An extraordinary flowering of poetry, drama and narrative occurred in Spain during the sixteenth and seventeenth centuries, a phenomenon known as the Spanish Golden Age. This period coincided with the reigns of Charles V and Philip II and the travel of settlers who consolidated the power of Spain in America. In poetry stood Garcilaso de la Vega and authors such as St. John of the Cross, Fray Luis de Leon and St. Teresa of Avila, known as mystics. The lyrics culterano, characterized by a complex language with a predominance of hyperbole and metaphor, have a high exponent in the poet Luis de Gongora y Argote. Another great poet of this period, as opposed to culteranismo Gongora was Francisco de Quevedo y Villegas, who adhered to the concept, a prose in clear language that mattered and more interested in substantive form. The theater, which would stand out for having a national character, had playwrights such as Lope de Vega, Tirso de Molina, Juan Ruiz de Alarcon, Pedro Calderon de la Barca. In the novel there are different genres, such as the pastoral novel, the cavalry, the Moorish and the picaresque. In this sense stood the figure of Miguel de Cervantes Saavedra, who cultivated all genres of fiction.

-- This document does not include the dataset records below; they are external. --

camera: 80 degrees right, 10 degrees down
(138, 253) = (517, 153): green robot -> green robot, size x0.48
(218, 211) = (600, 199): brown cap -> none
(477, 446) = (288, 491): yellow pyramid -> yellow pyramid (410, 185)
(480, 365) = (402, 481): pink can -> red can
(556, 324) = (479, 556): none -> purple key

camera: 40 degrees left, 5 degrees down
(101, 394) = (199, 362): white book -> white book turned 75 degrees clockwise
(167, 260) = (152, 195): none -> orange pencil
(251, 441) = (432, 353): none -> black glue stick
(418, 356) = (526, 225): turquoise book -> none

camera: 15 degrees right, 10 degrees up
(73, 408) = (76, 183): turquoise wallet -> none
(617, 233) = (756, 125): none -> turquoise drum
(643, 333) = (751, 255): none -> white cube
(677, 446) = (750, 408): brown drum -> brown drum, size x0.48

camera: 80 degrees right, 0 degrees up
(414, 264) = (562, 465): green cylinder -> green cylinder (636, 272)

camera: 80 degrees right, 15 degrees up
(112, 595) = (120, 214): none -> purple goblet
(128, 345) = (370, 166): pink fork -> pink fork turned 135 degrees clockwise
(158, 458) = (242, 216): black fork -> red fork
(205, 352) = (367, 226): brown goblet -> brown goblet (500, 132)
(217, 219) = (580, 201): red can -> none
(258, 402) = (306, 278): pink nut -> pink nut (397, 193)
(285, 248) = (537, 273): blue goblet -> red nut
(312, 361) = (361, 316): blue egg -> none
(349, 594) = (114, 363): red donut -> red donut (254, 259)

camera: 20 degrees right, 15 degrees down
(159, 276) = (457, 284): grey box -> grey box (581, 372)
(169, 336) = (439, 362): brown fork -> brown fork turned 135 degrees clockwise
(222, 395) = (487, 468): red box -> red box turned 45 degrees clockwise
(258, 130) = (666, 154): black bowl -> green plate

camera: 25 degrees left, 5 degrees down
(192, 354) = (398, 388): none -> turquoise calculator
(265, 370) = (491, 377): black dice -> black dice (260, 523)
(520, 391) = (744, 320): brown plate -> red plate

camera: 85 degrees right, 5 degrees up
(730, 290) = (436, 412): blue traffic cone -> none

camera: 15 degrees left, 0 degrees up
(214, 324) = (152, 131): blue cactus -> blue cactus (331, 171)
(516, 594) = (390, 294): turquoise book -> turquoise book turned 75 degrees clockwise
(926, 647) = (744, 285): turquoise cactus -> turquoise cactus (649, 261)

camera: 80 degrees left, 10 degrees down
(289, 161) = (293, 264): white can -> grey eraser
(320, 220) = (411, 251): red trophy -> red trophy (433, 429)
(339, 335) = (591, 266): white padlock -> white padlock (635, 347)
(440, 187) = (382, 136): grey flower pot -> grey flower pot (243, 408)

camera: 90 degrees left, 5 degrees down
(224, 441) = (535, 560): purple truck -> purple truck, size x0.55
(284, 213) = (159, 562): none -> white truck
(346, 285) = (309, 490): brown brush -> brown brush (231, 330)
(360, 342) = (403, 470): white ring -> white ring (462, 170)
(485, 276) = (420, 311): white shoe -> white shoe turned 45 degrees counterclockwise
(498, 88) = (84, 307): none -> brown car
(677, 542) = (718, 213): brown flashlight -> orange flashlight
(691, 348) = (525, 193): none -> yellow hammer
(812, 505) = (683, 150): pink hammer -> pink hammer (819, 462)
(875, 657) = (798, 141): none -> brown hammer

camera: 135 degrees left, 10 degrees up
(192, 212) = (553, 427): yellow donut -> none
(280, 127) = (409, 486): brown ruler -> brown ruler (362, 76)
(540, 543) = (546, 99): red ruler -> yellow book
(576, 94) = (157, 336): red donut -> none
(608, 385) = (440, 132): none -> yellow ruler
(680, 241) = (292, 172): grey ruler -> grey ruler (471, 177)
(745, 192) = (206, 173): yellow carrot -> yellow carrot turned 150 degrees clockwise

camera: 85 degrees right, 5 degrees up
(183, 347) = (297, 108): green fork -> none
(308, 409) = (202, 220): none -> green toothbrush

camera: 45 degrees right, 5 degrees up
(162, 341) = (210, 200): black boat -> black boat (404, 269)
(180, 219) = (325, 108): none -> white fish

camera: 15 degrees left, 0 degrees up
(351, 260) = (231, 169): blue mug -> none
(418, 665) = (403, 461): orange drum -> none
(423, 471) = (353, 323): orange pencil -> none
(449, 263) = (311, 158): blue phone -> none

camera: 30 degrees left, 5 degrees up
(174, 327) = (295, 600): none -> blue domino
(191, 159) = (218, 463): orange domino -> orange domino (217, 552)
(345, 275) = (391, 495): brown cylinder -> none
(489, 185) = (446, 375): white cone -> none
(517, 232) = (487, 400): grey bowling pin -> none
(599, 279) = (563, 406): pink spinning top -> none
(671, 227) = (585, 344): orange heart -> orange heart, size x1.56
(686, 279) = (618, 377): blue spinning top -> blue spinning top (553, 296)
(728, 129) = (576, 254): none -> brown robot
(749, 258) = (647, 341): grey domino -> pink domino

During the Spanish Golden Century first appeared travel-related works to the new continent: Chronicles of the Indies calls. Prominent among them are the letters of Hernán Cortés, The Diary of Christopher Columbus and the General and Natural History of the Indies, Gonzalo Fernandez de Oviedo.
The most important work of fiction Castilian was the ingenious hidalgo Don Quixote de la Mancha by Miguel de Cervantes Saavedra, was edited 16 times in his lifetime and was translated into over 60 languages.